Many chronic illnesses can cause chronic fatigue, pain, vertigo, nausea, migraines, weak bladder or bowel, overwhelming sadness, debilitating anxiety, low immunity and muscle weakness. On top of the symptoms there is often pharmaceutical side effects; drowsiness, memory loss, reduced cognitive ability, excessive sweating, insomnia, anxiety, nausea, trouble breathing and heart palpitations, just to name a few.

If these symptoms and side effects can impact one’s ability to complete the simplest, everyday tasks, how much more can it minimise one’s capacity to maintain employment. If you have severe, chronic back pain, both manual labor and sitting for extended periods of time are not possible. If you have muscle weakness, you lose your ability to lift and hold things. If you’re always tired, your concentration lapses and therefore, productivity reduces. If you’re symptoms are sporadic, you may feel fine at 7 am, but by the time you leave for work an hour later you simply can’t. You have to call in sick last minute.

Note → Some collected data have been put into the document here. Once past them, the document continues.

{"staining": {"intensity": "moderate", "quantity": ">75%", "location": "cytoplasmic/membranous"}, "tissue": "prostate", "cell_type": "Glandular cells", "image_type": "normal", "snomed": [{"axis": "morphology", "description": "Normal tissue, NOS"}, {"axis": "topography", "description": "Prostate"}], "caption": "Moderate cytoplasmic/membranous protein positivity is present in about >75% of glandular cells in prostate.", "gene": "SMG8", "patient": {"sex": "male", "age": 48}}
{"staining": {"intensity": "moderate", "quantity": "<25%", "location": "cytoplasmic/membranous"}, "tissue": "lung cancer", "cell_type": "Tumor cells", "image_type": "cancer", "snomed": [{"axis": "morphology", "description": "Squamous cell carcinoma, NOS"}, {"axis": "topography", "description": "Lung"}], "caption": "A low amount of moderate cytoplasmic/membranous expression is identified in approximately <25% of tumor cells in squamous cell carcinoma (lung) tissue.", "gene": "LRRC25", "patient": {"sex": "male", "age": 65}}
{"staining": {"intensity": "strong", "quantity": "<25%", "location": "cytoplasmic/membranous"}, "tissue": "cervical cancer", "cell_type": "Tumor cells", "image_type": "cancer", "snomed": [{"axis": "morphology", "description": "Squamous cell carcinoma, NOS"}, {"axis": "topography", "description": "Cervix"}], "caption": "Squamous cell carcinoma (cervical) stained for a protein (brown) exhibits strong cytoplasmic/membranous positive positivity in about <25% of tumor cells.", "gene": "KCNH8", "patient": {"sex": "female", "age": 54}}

Personally, if I work more much more than 15 hours a week, my ability to do housework, study, exercise, cook healthily, socialise and participate in leisure activities decreases dramatically. Even then, 15 hours of work does not provide the income needed to live in Australia. Imagine adding the costs of doctors visits, tests, alternate therapies and medications to an already stretched budget. I can’t begin to imagine what I’d do with a full-time income.

I can only dream of a day when I may be able to have sustainable full-time work. If you have the capacity to a maintain full-time job and have managed to be employed full-time (which isn’t easy in itself), *you* are the lucky one. My full-time job is staying healthy and looking after my body. I don’t get paid for that. There is no financial gain. Instead, my job success relies on hiring a team of people to help and support me. It’s not cheap!

So, next time you are tempted to tell someone who doesn’t work full-time that they’re lucky because they don’t have to go into the office tomorrow, reconsider. Yes, maybe they do have the best job in the world, but maybe, just maybe, they don’t feel lucky. Maybe they would do almost anything to switch bodies and jobs with you because you are the lucky one.